[Named joint coordinates]
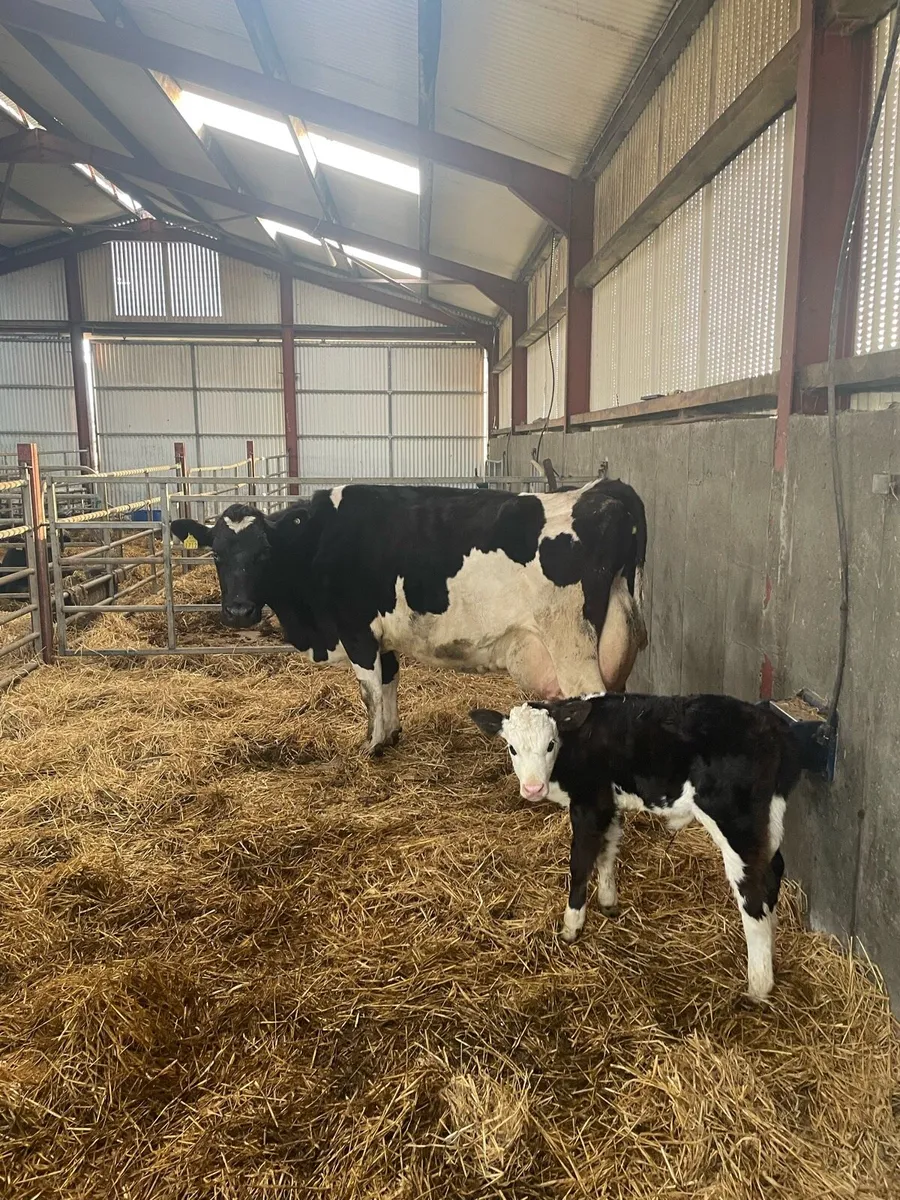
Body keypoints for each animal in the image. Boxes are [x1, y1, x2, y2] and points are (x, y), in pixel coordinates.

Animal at [171, 479, 648, 753]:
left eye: (264, 553)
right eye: (217, 554)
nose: (238, 611)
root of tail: (603, 491)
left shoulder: (357, 631)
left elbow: (368, 692)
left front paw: (370, 746)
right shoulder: (383, 637)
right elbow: (389, 682)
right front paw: (392, 734)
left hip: (572, 646)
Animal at [469, 693, 805, 1001]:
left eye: (550, 744)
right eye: (512, 748)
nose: (533, 788)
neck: (577, 744)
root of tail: (770, 726)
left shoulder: (588, 804)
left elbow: (581, 863)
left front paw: (571, 926)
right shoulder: (609, 805)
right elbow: (606, 852)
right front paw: (608, 902)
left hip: (733, 820)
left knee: (751, 893)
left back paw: (758, 986)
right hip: (768, 818)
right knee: (773, 871)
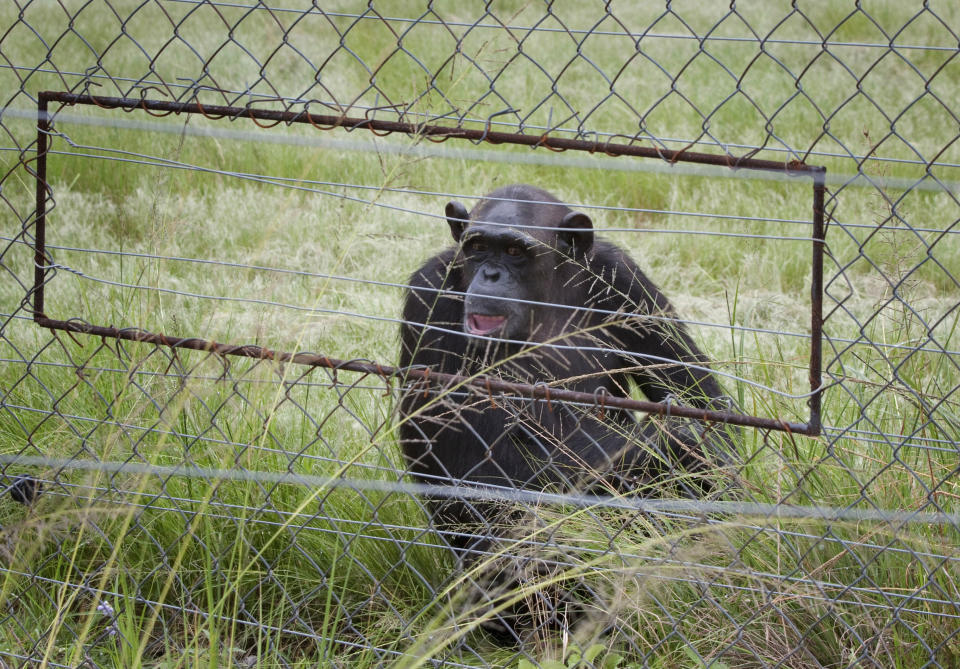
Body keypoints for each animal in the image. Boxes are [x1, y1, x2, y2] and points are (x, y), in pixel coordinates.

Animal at [398, 184, 736, 636]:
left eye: (514, 250)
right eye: (478, 247)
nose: (490, 275)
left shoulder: (626, 280)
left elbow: (700, 398)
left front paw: (681, 442)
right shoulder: (429, 297)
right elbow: (470, 464)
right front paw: (660, 443)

> **Task requirements**
Pictures are to be omitted; set down the rest of the entries exactly as given.

> **Your solution**
Body keypoints for each animal in the image. Boxes are [x1, y1, x2, y2] and points are (x, y), in pixel coordinates.

Animal at [171, 479, 648, 753]:
left eye: (264, 553)
right eye: (217, 554)
nose: (238, 611)
root of tail: (603, 491)
left shoulder: (357, 631)
left elbow: (368, 692)
left front paw: (370, 746)
right shoulder: (383, 637)
right elbow: (389, 682)
right front paw: (392, 734)
left hip: (572, 646)
Animal at [469, 693, 805, 1001]:
left eye: (550, 744)
right eye: (512, 748)
nose: (533, 788)
neck: (577, 744)
root of tail: (770, 726)
left shoulder: (588, 804)
left elbow: (581, 863)
left front paw: (571, 926)
right shoulder: (609, 805)
right elbow: (606, 852)
right front paw: (608, 902)
left hip: (733, 820)
left knee: (751, 893)
left back paw: (758, 986)
right hip: (768, 818)
right knee: (773, 871)
Body keypoints for each animal in the image. Boxes are [x1, y1, x2, y2] and points are (x, y), in pixel coordinates.

Animal at [398, 184, 736, 636]:
left eye: (514, 250)
right eye: (478, 247)
nose: (490, 275)
left shoulder: (626, 280)
left elbow: (700, 398)
left front paw: (681, 442)
right shoulder: (429, 297)
right elbow: (470, 464)
right front paw: (660, 443)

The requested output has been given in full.